Chances are if you have not taken a look at your résumé in several years the format is dated. Most hiring managers only spend an average of seven seconds looking at a résumé. If your résumé is difficult to skim, it increases the chances of an employer passing over your résumé in favor of a candidate with an easier to read résumé. Just imagine if this article had huge indentations, and was poorly aligned. You probably would not make it halfway through before you stopped reading. The same can be said about your résumé.

Poor spacing between lines, extra indentations, and typefaces that are not compatible with both Mac and PC make for difficult-to-read résumés. The most impactful changes you can make are to remove all of your indentations so the document aligns perfectly, and to decrease your margin size. LifeClever has an excellent visual tutorial.

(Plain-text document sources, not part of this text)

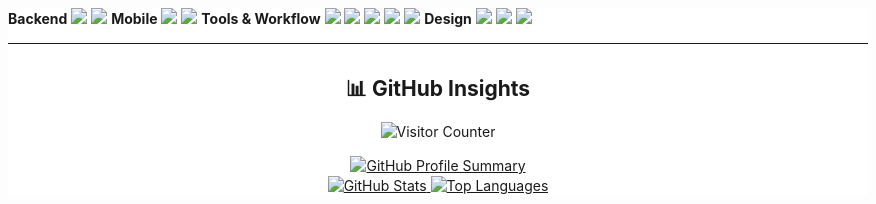   </tr>
  <tr>
    <td><strong>Backend</strong></td>
    <td>
      <img src="https://img.shields.io/badge/-Firebase-FFCA28?style=flat&logo=firebase&logoColor=white">
      <img src="https://img.shields.io/badge/-REST_API-02569B?style=flat&logo=api&logoColor=white">
    </td>
  </tr>
  <tr>
    <td><strong>Mobile</strong></td>
    <td>
      <img src="https://img.shields.io/badge/-Android_Development-3DDC84?style=flat&logo=android&logoColor=white">
      <img src="https://img.shields.io/badge/-Jetpack_Compose-4285F4?style=flat&logo=android&logoColor=white">
    </td>
  </tr>
  <tr>
    <td><strong>Tools & Workflow</strong></td>
    <td>
      <img src="https://img.shields.io/badge/-Git-F05032?style=flat&logo=git&logoColor=white">
      <img src="https://img.shields.io/badge/-GitHub-181717?style=flat&logo=github&logoColor=white">
      <img src="https://img.shields.io/badge/-VS_Code-007ACC?style=flat&logo=visual-studio-code&logoColor=white">
      <img src="https://img.shields.io/badge/-Android_Studio-3DDC84?style=flat&logo=android-studio&logoColor=white">
      <img src="https://img.shields.io/badge/-Postman-FF6C37?style=flat&logo=postman&logoColor=white">
    </td>
  </tr>
  <tr>
    <td><strong>Design</strong></td>
    <td>
      <img src="https://img.shields.io/badge/-Figma-F24E1E?style=flat&logo=figma&logoColor=white">
      <img src="https://img.shields.io/badge/-Adobe_XD-FF61F6?style=flat&logo=adobe-xd&logoColor=white">
      <img src="https://img.shields.io/badge/-Adobe_Photoshop-31A8FF?style=flat&logo=adobe-photoshop&logoColor=white">
    </td>
  </tr>
</table>

---

<h2 align="center">📊 GitHub Insights</h2>


<p align="center">
  <img src="https://komarev.com/ghpvc/?username=nishatrhythm&color=blueviolet" alt="Visitor Counter">
</p>

<p align="center">
  <a href="https://github.com/nishatrhythm">
    <img width="600px" src="https://github-profile-summary-cards.vercel.app/api/cards/profile-details?username=nishatrhythm&theme=radical" alt="GitHub Profile Summary">
  </a>
  <br>
  <a href="https://github.com/nishatrhythm">
    <img width="400px" src="https://github-readme-stats.vercel.app/api?username=nishatrhythm&show_icons=true&theme=radical" alt="GitHub Stats">
  </a>
  <a href="https://github.com/nishatrhythm">
    <img width="305px" src="https://github-readme-stats.vercel.app/api/top-langs/?username=nishatrhythm&layout=compact&theme=radical" alt="Top Languages">
  </a>
  <a href="https://github.com/nishatrhythm">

The content matters just as much as the format. Résumés filled with clichés such as “hard working,” “team player,” “proven track record,” or “motivated” are so overused that they have become meaningless buzz words to most potential employers. Employers want to SEE these qualities in their candidates. Instead of telling a hiring manager that you have these qualities, demonstrate them. State HOW these particular qualities have manifested value throughout your career. Think of your achievements and how your particular attributes have helped you accomplish those achievements. Expand on those specific attributes in the experience section of your résumé.

Specific attributes also form the foundation of your personal brand. In fact, your personal brand is the foundation upon which the powerful content of your résumé is built. Branding allows you to better market yourself and to stand out from the competition. A brand communicates who you are and the value you bring to an employer. A brand also allows you to demonstrate to an employer what you offer above and beyond the qualifications listed on a position, how you are a good fit for the company, and the numerous ways you have made significant contributions to previous employers. To create and infuse your brand throughout your résumé consider your talents, your skills, your most valuable personal attributes, your passion, and what makes you stand out from other potential candidates.

Many résumés are read online. Keeping that in mind, it is important to use keywords in order to ensure your résumé is found by potential employers, but they must be used in context. Keywords are a series of words related to your skills, your experience, and the position you are seeking that employers use to find your résumé among other applicants. Some résumés without keywords are never even seen. While these words are literally the key to being seen by potential employers, using too many keywords can raise red flags and cause an employer to reject your résumé. Use these words with care.

 

Updating your résumé

If you have decided your résumé is in need of an update, we can help. Check out our video series “Scrap your résumé if it has these 10 things,” to guide you in the revision of your résumé. We also offer branded résumé writing services, including semi-branded low-budget options. If you want to update your résumé yourself, we have a DIY Résumé Summary Builder (it requires Microsoft Word 2010 or newer). To be ready for an opportunity at any time, tailor your résumé for your next ideal position, and update it at least every year, if not twice a year. Keep that file of achievements handy.

 

The purpose of your résumé is to entice employers to invite you for an interview. An old résumé may garner some responses from employers, but the response will be much higher with a résumé that is current with the times. The task of updating a résumé can be daunting, especially now that you know what is required of an effective résumé, but the more often you go through the process, the faster it goes. After all, having a powerful résumé will pay dividends when you are able to shoot it right over to your next boss that same day, and you are quickly invited to interview. Have the peace of mind knowing that your résumé is ready to go at any time, even if you are not actively searching for work. Consider it a critical component for your self-generated job security.